The characteristic impedance Z₀ = √(L/C), where L is inductance per unit length and C is capacitance per unit length. This relationship shows that impedance depends only on the cable's geometry and materials, not its length. Understanding this principle is fundamental to all RF and high-speed digital design.

Common Cable Types and Applications

Coaxial cables are the most common high-frequency transmission lines. RG-58 (50Ω) is standard for radio and test equipment, while RG-6 and RG-59 (75Ω) serve TV and video distribution. Higher-performance cables like LMR-400 offer lower loss for long runs. The coaxial geometry provides excellent shielding, making these cables resistant to electromagnetic interference.

Twisted pair cables are used extensively in telecommunications and networking. Cat5e/Cat6 Ethernet cables have a characteristic impedance of 100Ω (differential). The twisting reduces crosstalk and EMI pickup. For telephone systems, 120Ω or 150Ω balanced pairs are standard in various regions.

PCB Microstrip Design Considerations

For printed circuit board traces, microstrip and stripline geometries are used to create controlled-impedance transmission lines.
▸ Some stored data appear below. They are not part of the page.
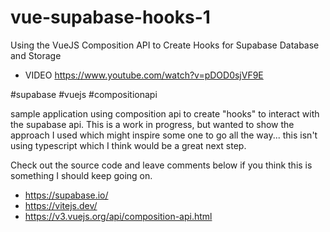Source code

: # vue-supabase-hooks-1
Using the VueJS Composition API to  Create Hooks for Supabase Database and Storage

- VIDEO https://www.youtube.com/watch?v=pDOD0sjVF9E

#supabase #vuejs #compositionapi

sample application using composition api to create "hooks" to interact with the supabase api. This is a work in progress, but wanted to show the approach I used which might inspire some one to go all the way... this isn't using typescript which I think would be a great next step.

Check out the source code and leave comments below if you think this is something I should keep going on.

- https://supabase.io/
- https://vitejs.dev/
- https://v3.vuejs.org/api/composition-api.html
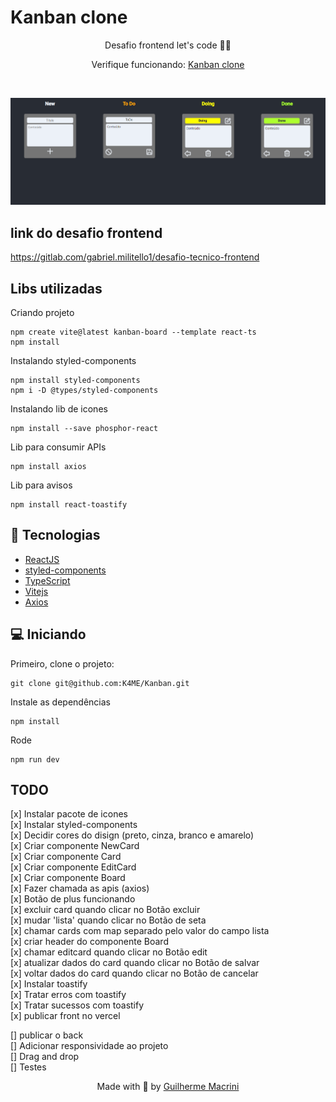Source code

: # Kanban clone

<p align="center">
  Desafio frontend let's code 👩‍💻
</p>
<p align="center">
  Verifique funcionando: <a href="https://kanban-herbaol15-k4me.vercel.app/"> Kanban clone </a>
</p>

<br/>
<p align="center">
  <img alt="Board" src="./print/board.png" width="720"/>
</p>

## link do desafio frontend

https://gitlab.com/gabriel.militello1/desafio-tecnico-frontend

## Libs utilizadas

Criando projeto

    npm create vite@latest kanban-board --template react-ts
    npm install

Instalando styled-components

    npm install styled-components
    npm i -D @types/styled-components

Instalando lib de icones

    npm install --save phosphor-react

Lib para consumir APIs

    npm install axios

Lib para avisos

    npm install react-toastify

## 🚀 Tecnologias

- [ReactJS](https://reactjs.org/)
- [styled-components](https://styled-components.com/)
- [TypeScript](https://www.typescriptlang.org/)
- [Vitejs](https://vitejs.dev/)
- [Axios](https://axios-http.com/ptbr/docs/intro)

## 💻 Iniciando

Primeiro, clone o projeto:

    git clone git@github.com:K4ME/Kanban.git

Instale as dependências

    npm install

Rode

    npm run dev

## TODO

<p align="start">
[x] Instalar pacote de icones<br/>
[x] Instalar styled-components<br/>
[x] Decidir cores do disign (preto, cinza, branco e amarelo)<br/>
[x] Criar componente NewCard<br/>
[x] Criar componente Card<br/>
[x] Criar componente EditCard<br/>
[x] Criar componente Board<br/>
[x] Fazer chamada as apis (axios)<br/>
[x] Botão de plus funcionando<br/>
[x] excluir card quando clicar no Botão excluir<br/>
[x] mudar 'lista' quando clicar no Botão de seta<br/>
[x] chamar cards com map separado pelo valor do campo lista<br/>
[x] criar header do componente Board<br/>
[x] chamar editcard quando clicar no Botão edit<br/>
[x] atualizar dados do card quando clicar no Botão de salvar<br/>
[x] voltar dados do card quando clicar no Botão de cancelar<br/>
[x] Instalar toastify<br/>
[x] Tratar erros com toastify<br/>
[x] Tratar sucessos com toastify<br/>
[x] publicar front no vercel<br/>

[] publicar o back<br/>
[] Adicionar responsividade ao projeto<br/>
[] Drag and drop<br/>
[] Testes<br/>

</p>

<p align="center">
  Made with 💜 by <a href="https://www.linkedin.com/in/guilhermemacrini/">Guilherme Macrini</a>
</p>
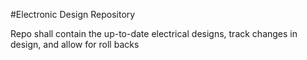 #Electronic Design Repository

Repo shall contain the up-to-date electrical designs, track changes in design, and allow for roll backs
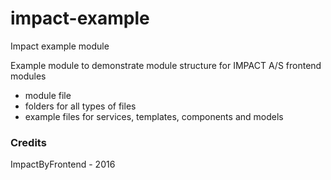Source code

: # impact-example

Impact example module


Example module to demonstrate module structure for IMPACT A/S frontend modules
- module file
- folders for all types of files
- example files for services, templates, components and models


### Credits

ImpactByFrontend - 2016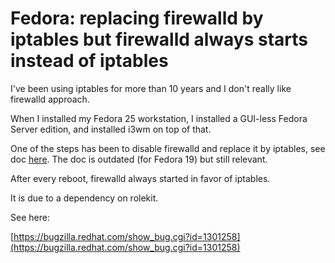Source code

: # Fedora: replacing firewalld by iptables but firewalld always starts instead of iptables

I've been using iptables for more than 10 years and I don't really like firewalld approach.

When I installed my Fedora 25 workstation, I installed a GUI-less Fedora Server edition, and installed i3wm on top of that.

One of the steps has been to disable firewalld and replace it by iptables, see doc [here](https://docs.fedoraproject.org/en-US/Fedora/19/html/Security_Guide/sec-Disabling_firewalld.html). The doc is outdated (for Fedora 19) but still relevant.

After every reboot, firewalld always started in favor of iptables.

It is due to a dependency on rolekit.

See here:

[https://bugzilla.redhat.com/show_bug.cgi?id=1301258](https://bugzilla.redhat.com/show_bug.cgi?id=1301258)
Microstrip traces run on the outer layer above a ground plane, while striplines are embedded between ground planes. Modern high-speed designs routinely require 50Ω single-ended and 100Ω differential impedance control with ±10% tolerance.

Frequently Asked Questions

What is characteristic impedance?

Characteristic impedance (Z₀) is the ratio of voltage to current of a wave traveling along a transmission line. It depends on the cable's physical geometry and dielectric material, not its length.

Why are 50Ω and 75Ω the standard impedances?

50Ω is a compromise between minimum attenuation (77Ω) and maximum power handling (30Ω) for air-dielectric coax, making it ideal for transmitting applications. 75Ω provides minimum attenuation and is standard for receive-only applications like TV/video.

What happens with impedance mismatch?

Impedance mismatch causes partial reflection of the signal. The reflection coefficient Γ = (ZL - Z0) / (ZL + Z0). This creates standing waves measured by VSWR, causes signal distortion, and reduces power transfer efficiency.

What is velocity factor?

Velocity factor is the ratio of signal speed in the cable to the speed of light in vacuum: VF = 1/√εr. For solid PTFE (εr=2.1), VF ≈ 0.69, meaning signals travel at 69% the speed of light.

How does frequency affect impedance?

Characteristic impedance is largely frequency-independent for low-loss cables. However, at very low frequencies, conductor resistance becomes significant and impedance increases. At very high frequencies, skin effect and dielectric losses matter.

Can I use this for PCB trace design?

Yes, the microstrip mode calculates impedance for PCB traces above a ground plane. For differential pairs or striplines, you'll need additional parameters not covered by basic microstrip equations.